Abraham knew he could trust God. Abraham had confidence God would provide, because God had already demonstrated His character in the blood path covenant.
We know the rest of the story. Abraham’s confidence and trust was rewarded by the “offering” from God of the ram caught in the thicket.
In these stories, God revealed Himself to and through Abraham. He demonstrated Himself to be completely different than the arbitrary, capricious and cruel gods of Abraham’s Ancient Near East neighbors. These stories also set the stage for God’s ultimate act of redemption and reward for faith.
Just as God pledged both sides of the covenant with the blood path, and just as God provided the sacrifice for Abraham, God entered into humanity by becoming a man, making himself nothing, taking on the very nature of a servant and humbled Himself (Phil. 2:6-8) to provide the sacrifice necessary to free us from our bondage to sin and death.

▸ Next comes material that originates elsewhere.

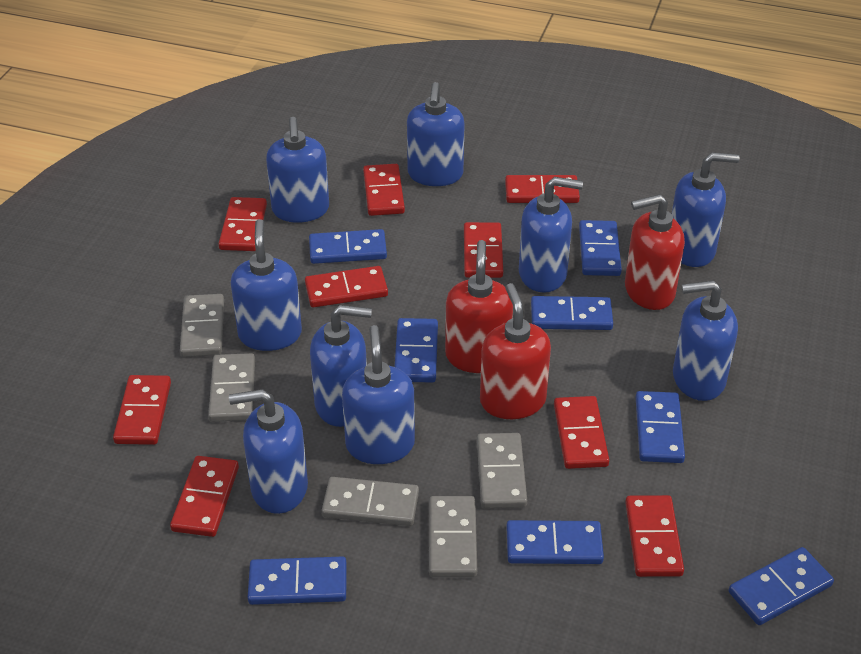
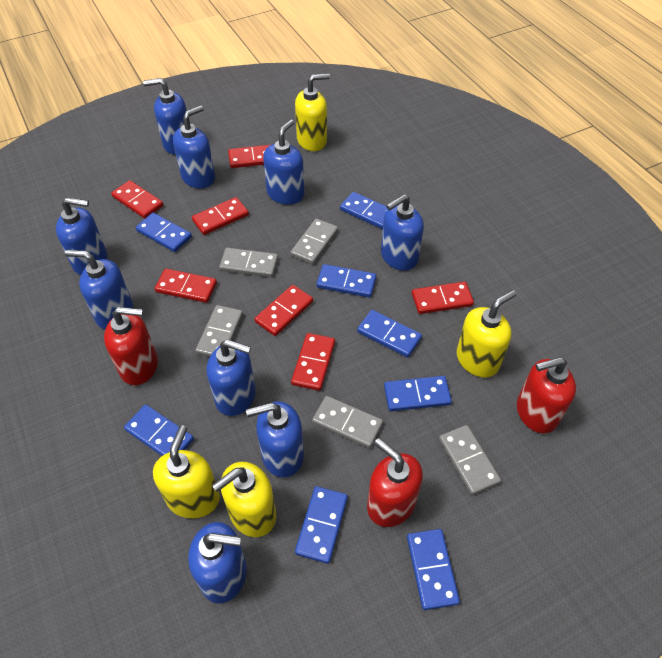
red domino: 9 -> 7
yellow soap dispenser: 0 -> 4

The death of Jesus on the cross is the ultimate sacrifice – God taking on flesh and laying that life down for our sake. God satisfied the demands of justice. God provided payment for the penalty of sin.
God promises us eternal life, and He sealed that promise (that covenant) with His own blood shed by Jesus, who was God in the flesh. God kept both sides of the ultimate bargain: requiring justice for unrighteousness and sacrificing Himself for our unrighteousness – a bargain we could never keep on our own.
Desiring mercy, God provided the sacrifice to satisfy justice to free us from the consequences of our fallen nature and sinful selves. God demonstrated love in laying down the life He took up in the flesh for our sake. He showed us, as He showed Abraham, that we can trust him and entrust ourselves to Him with confidence that He desires our blessing and will keep His promises to us.